Differential Effect of IL-4 and IL-13 on CD44 Expression in the Burkittʹs Lymphoma B Cell Line BL30/B95-8 and in Epstein–Barr Virus (EBV) Transformed Human B Cells: Loss of IL-13 Receptors on Burkittʹs Lymphoma B Cells

IL-4 and IL-13, cytokines with similar biological effects may influence growth and progression of B-cell tumors through regulation of key cell surface molecules important in intercellular communications. In this study, we demonstrate that IL-4 and IL-13 exhibited differential effects on CD23 and CD44 expression and binding to hyaluronan in BL30/B95-8, a Burkittʹs lymphoma (BL), and MK3.31, an Epstein–Barr virus transformed normal human B cell line (B-LCL).

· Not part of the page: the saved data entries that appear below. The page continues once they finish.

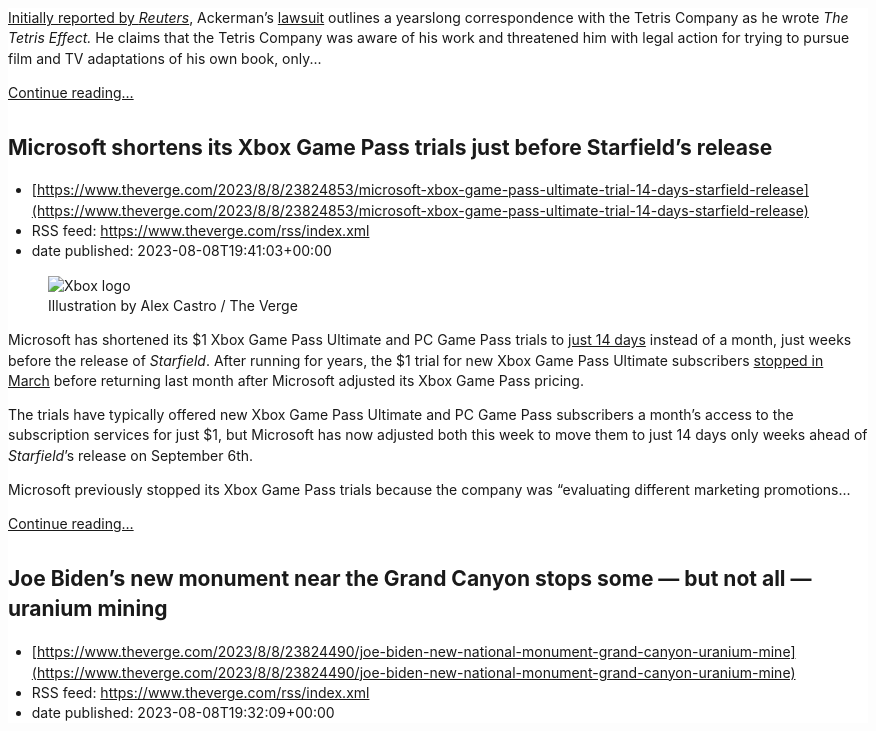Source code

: <p id="GEW9CL"><a href="https://redirect.viglink.com/?format=go&amp;jsonp=vglnk_169152255222510&amp;key=c1c7d488bb2df8a8b659d5d41634d304&amp;libId=ll2n3c8s010023dg000UL1s9fei2awkymh&amp;loc=https%3A%2F%2F9to5mac.com%2F2023%2F08%2F08%2Ftetris-apple-tv-plus-movie-lawsuit%2F&amp;v=1&amp;out=https%3A%2F%2Fwww.reuters.com%2Flegal%2Flitigation%2Fapples-tetris-movie-ripped-off-tech-writers-book-lawsuit-says-2023-08-08%2F&amp;title=Gizmodo%20editor-in-chief%20sues%20Apple%2C%20alleging%20%E2%80%98Tetris%E2%80%99%20movie%20on%20TV%2B%20rips%20off%20his%20book%20-%209to5Mac&amp;txt=Reuters">Initially reported by <em>Reuters</em></a>, Ackerman’s <a href="https://fingfx.thomsonreuters.com/gfx/legaldocs/mopajkzbgva/APPLE%20TETRIS%20LAWSUIT%20complaint.pdf">lawsuit</a> outlines a yearslong correspondence with the Tetris Company as he wrote <em>The Tetris Effect. </em>He claims that the Tetris Company was aware of his work and threatened him with legal action for trying to pursue film and TV adaptations of his own book, only...</p>
  <p>
    <a href="https://www.theverge.com/2023/8/8/23824821/apple-tetris-film-dan-ackerman-book-lawsuit">Continue reading&hellip;</a>
  </p>

## Microsoft shortens its Xbox Game Pass trials just before Starfield’s release
 - [https://www.theverge.com/2023/8/8/23824853/microsoft-xbox-game-pass-ultimate-trial-14-days-starfield-release](https://www.theverge.com/2023/8/8/23824853/microsoft-xbox-game-pass-ultimate-trial-14-days-starfield-release)
 - RSS feed: https://www.theverge.com/rss/index.xml
 - date published: 2023-08-08T19:41:03+00:00

<figure>
      <img alt="Xbox logo" src="https://cdn.vox-cdn.com/thumbor/KGRHCeZWuJ5YHWuEmyo5UYDTkf0=/0x0:3000x2000/1310x873/cdn.vox-cdn.com/uploads/chorus_image/image/72526042/xboxlogo.0.jpg" />
        <figcaption>Illustration by Alex Castro / The Verge</figcaption>
    </figure>

  <p id="KgsfFj">Microsoft has shortened its $1 Xbox Game Pass Ultimate and PC Game Pass trials to <a href="https://go.redirectingat.com?id=66960X1514734&amp;xs=1&amp;url=https%3A%2F%2Fwww.xbox.com%2Fen-US%2Fxbox-game-pass%3F%23join&amp;referrer=theverge.com&amp;sref=https%3A%2F%2Fwww.theverge.com%2F2023%2F8%2F8%2F23824853%2Fmicrosoft-xbox-game-pass-ultimate-trial-14-days-starfield-release" rel="sponsored nofollow noopener" target="_blank">just 14 days</a> instead of a month, just weeks before the release of <em>Starfield</em>. After running for years, the $1 trial for new Xbox Game Pass Ultimate subscribers <a href="https://www.theverge.com/2023/3/26/23657627/microsoft-xbox-game-pass-trial-offer-stopped">stopped in March</a> before returning last month after Microsoft adjusted its Xbox Game Pass pricing.</p>
<p id="x3omyi">The trials have typically offered new Xbox Game Pass Ultimate and PC Game Pass subscribers a month’s access to the subscription services for just $1, but Microsoft has now adjusted both this week to move them to just 14 days only weeks ahead of <em>Starfield</em>’s<em> </em>release on September 6th.</p>
<div class="c-float-left c-float-hang"><aside id="H6lYkP"><div></div></aside></div>
<p id="lg41w0">Microsoft previously stopped its Xbox Game Pass trials because the company was “evaluating different marketing promotions...</p>
  <p>
    <a href="https://www.theverge.com/2023/8/8/23824853/microsoft-xbox-game-pass-ultimate-trial-14-days-starfield-release">Continue reading&hellip;</a>
  </p>

## Joe Biden’s new monument near the Grand Canyon stops some — but not all — uranium mining
 - [https://www.theverge.com/2023/8/8/23824490/joe-biden-new-national-monument-grand-canyon-uranium-mine](https://www.theverge.com/2023/8/8/23824490/joe-biden-new-national-monument-grand-canyon-uranium-mine)
 - RSS feed: https://www.theverge.com/rss/index.xml
 - date published: 2023-08-08T19:32:09+00:00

Studies conducted to understand the molecular mechanisms underlying this differential effect show that IL-4 induced phosphorylation of JAK1, JAK3, and STAT6 in BL30/B95-8 cells and of JAK3 and STAT6 in MK 3.31 cells. In contrast, IL-13 failed to induce the phosphorylation of JAK kinases or STAT6 proteins in these cell lines. The inability of BL30/B95-8 cells to respond to IL-13 was attributed to the loss of expression of IL-13R subunits α1 and α2, a finding confirmed for a number of other BL cell lines examined.